XXL: Undermine – Major and Minor Architectures

By Jo Phillips

Having recently read Jill Stoner’s “Towards a Minor Architecture“, XXL provides the perfect opportunity to introduce some of the ideas she presents as an antidote to the architecture created by slick and corporate urbanity. The concept of major and minor architecture takes a gestalt approach that recognises the latent opportunities created by our built environment, sustained by the incomplete and driven by desires and opportunities. Committed as we are to creating giant, complex built systems, it is fascinating to consider how they are deconstructed, and how architecture’s coercive, powerful and ‘extra extra large’ structures are undone. This is ‘Minor Architecture’ – the transgressive that is either persistent enough to undermine – and eventually become – the major, or simply fades away.

> _WORK INSTRUCTION 1_: Report each line of the records that contains the word "towbar".
The records have no connection to the passage on minor architecture.

> _RECORDS SUPPLIED_:
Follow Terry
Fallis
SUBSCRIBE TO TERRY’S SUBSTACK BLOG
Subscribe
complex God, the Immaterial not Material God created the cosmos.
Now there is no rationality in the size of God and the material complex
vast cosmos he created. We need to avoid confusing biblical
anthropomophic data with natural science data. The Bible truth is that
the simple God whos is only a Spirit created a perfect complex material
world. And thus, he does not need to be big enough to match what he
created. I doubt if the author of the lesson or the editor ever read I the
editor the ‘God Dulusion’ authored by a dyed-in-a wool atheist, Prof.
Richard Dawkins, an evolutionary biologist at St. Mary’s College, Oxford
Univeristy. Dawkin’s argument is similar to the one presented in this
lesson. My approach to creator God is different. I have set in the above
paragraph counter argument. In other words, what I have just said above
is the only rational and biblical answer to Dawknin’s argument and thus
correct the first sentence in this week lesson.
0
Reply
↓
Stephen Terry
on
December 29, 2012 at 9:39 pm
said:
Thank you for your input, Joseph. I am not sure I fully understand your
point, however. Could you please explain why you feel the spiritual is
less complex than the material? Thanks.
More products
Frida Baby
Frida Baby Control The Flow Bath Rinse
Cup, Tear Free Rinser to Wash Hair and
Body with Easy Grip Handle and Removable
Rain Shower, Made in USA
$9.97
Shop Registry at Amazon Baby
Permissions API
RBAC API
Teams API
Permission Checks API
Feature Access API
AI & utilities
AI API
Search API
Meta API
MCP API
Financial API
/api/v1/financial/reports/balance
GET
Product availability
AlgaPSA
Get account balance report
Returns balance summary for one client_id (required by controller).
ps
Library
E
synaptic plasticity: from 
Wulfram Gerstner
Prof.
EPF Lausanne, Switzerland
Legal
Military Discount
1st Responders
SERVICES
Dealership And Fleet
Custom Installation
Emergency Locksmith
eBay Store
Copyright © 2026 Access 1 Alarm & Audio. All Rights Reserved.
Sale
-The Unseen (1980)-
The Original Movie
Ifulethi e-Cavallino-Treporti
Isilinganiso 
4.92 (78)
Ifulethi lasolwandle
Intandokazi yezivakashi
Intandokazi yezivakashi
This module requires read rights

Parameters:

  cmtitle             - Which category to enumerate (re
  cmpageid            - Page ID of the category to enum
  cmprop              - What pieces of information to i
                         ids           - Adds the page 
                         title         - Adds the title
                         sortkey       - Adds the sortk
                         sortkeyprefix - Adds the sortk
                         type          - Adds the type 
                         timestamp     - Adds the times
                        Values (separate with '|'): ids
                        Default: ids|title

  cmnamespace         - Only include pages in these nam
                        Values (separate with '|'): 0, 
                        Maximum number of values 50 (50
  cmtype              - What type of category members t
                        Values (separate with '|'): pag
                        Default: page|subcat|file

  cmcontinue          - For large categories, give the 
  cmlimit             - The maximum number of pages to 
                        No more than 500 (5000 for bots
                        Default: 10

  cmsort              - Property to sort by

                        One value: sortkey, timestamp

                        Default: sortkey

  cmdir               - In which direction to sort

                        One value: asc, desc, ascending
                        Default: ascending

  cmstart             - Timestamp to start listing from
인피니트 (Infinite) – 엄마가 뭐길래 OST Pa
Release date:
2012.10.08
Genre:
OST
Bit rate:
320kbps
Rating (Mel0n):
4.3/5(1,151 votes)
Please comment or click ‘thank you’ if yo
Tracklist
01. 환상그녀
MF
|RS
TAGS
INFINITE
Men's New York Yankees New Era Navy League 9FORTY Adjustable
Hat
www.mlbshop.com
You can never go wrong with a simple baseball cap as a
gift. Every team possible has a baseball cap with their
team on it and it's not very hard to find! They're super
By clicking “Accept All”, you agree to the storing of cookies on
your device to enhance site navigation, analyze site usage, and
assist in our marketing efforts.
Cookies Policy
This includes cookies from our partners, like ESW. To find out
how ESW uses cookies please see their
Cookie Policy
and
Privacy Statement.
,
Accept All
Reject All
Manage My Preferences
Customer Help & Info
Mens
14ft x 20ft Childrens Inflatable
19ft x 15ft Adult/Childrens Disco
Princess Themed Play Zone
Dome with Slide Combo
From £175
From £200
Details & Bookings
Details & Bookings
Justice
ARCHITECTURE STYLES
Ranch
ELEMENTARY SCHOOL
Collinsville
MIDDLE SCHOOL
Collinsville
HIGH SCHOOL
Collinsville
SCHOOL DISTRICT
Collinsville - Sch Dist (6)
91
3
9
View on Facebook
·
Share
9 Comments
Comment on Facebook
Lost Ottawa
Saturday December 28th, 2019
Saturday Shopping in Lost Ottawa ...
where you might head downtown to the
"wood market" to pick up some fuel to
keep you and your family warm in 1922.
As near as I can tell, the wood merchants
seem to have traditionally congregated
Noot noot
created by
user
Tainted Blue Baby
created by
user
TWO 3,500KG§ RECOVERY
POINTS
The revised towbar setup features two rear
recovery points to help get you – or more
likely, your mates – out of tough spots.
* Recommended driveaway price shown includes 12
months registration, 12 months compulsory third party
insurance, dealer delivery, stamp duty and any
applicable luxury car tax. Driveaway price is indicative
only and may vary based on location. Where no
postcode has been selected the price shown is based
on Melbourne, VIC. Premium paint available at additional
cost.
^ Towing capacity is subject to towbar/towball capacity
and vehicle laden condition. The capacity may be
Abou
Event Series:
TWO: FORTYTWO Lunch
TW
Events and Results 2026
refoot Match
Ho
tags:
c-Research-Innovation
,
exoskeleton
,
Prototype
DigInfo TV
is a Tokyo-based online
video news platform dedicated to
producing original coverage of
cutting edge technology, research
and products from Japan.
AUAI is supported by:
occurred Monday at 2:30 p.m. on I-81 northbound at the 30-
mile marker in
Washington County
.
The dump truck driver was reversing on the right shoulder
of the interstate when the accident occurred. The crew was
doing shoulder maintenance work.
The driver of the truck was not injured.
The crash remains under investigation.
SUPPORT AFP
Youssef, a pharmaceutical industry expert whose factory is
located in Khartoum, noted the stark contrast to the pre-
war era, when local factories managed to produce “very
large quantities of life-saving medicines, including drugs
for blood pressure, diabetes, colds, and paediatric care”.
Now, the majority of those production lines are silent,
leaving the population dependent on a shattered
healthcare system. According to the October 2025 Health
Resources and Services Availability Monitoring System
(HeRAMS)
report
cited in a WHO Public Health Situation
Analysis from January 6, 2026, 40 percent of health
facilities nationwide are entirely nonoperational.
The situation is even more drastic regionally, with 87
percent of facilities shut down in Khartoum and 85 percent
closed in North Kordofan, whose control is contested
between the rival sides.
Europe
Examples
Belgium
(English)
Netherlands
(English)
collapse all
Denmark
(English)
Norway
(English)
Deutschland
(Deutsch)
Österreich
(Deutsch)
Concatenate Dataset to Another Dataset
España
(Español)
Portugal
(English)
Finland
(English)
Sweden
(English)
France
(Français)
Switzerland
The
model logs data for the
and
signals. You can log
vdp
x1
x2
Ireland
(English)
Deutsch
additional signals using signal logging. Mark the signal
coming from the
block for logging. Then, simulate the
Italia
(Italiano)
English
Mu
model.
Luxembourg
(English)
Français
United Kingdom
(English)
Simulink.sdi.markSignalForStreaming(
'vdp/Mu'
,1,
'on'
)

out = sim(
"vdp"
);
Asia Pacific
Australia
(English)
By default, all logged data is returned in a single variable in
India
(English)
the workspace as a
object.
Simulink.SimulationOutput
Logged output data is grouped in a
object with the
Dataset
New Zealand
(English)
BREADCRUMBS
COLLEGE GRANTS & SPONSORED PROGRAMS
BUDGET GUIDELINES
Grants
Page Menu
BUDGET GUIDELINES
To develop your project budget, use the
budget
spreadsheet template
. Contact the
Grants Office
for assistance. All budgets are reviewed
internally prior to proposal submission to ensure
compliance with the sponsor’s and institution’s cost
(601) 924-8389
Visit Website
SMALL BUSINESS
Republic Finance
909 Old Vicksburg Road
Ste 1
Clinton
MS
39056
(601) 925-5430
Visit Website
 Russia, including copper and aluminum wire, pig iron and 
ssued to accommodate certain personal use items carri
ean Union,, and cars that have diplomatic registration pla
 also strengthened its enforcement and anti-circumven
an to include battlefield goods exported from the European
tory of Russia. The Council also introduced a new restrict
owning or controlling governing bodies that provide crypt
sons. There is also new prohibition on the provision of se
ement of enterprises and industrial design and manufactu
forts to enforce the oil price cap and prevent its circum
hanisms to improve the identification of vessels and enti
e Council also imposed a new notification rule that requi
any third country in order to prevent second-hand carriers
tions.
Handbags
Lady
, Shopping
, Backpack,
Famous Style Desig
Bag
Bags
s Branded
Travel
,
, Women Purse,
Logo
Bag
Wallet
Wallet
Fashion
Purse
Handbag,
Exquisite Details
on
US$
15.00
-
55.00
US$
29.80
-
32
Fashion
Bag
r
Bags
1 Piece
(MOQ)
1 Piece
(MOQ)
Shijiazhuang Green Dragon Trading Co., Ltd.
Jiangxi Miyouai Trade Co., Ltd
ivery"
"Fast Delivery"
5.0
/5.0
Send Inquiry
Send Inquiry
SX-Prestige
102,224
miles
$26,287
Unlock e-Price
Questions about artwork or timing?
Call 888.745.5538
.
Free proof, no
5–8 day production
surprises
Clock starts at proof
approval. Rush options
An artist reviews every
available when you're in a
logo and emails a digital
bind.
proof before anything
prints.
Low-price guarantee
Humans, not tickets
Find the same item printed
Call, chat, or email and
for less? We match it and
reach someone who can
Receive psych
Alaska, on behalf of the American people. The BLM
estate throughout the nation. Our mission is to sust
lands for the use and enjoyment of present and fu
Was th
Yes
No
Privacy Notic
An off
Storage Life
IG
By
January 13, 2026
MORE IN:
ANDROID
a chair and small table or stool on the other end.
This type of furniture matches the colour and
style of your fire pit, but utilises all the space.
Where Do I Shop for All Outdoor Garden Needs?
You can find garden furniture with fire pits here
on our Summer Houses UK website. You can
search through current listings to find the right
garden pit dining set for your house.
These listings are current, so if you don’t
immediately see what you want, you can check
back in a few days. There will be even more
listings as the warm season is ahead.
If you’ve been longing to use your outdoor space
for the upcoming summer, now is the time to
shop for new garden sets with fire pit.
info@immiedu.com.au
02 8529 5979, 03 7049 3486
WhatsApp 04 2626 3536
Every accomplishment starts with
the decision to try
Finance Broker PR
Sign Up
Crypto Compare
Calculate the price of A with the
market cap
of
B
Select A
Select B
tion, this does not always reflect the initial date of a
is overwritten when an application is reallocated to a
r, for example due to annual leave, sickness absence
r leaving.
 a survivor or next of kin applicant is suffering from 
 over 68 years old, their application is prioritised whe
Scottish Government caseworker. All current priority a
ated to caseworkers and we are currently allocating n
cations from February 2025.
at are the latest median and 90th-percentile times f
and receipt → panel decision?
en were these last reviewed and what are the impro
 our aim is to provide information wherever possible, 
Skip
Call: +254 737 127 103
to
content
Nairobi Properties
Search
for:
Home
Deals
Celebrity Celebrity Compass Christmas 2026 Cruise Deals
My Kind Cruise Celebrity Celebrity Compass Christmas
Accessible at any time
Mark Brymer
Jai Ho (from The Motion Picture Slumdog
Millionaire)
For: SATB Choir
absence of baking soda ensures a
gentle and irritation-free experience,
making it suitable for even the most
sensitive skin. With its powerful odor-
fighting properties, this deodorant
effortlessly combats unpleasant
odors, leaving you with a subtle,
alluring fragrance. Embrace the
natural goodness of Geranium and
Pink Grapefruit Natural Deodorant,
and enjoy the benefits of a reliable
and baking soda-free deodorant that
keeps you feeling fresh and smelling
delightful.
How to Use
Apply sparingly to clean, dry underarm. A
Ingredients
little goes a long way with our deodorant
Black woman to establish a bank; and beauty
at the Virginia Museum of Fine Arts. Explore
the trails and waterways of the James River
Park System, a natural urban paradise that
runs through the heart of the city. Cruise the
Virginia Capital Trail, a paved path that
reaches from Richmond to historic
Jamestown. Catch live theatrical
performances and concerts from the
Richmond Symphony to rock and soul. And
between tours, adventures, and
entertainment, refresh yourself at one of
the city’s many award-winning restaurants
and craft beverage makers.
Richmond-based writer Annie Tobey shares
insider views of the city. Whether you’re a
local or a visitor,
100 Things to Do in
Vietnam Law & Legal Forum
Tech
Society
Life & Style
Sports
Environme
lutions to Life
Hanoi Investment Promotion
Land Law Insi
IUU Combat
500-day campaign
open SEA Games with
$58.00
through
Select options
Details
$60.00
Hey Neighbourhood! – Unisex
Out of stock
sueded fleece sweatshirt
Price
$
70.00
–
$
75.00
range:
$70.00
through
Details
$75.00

> _WORK INSTRUCTION 2_: From the passage on minor architecture, reproduce the section that begins with the words "By Jo Phillips" and stops after the words "simply fades away.".

> _WRITTEN SOLUTION 1_:
The revised towbar setup features two rear
^ Towing capacity is subject to towbar/towball capacity

> _WRITTEN SOLUTION 2_:
By Jo Phillips

Having recently read Jill Stoner’s “Towards a Minor Architecture“, XXL provides the perfect opportunity to introduce some of the ideas she presents as an antidote to the architecture created by slick and corporate urbanity. The concept of major and minor architecture takes a gestalt approach that recognises the latent opportunities created by our built environment, sustained by the incomplete and driven by desires and opportunities. Committed as we are to creating giant, complex built systems, it is fascinating to consider how they are deconstructed, and how architecture’s coercive, powerful and ‘extra extra large’ structures are undone. This is ‘Minor Architecture’ – the transgressive that is either persistent enough to undermine – and eventually become – the major, or simply fades away.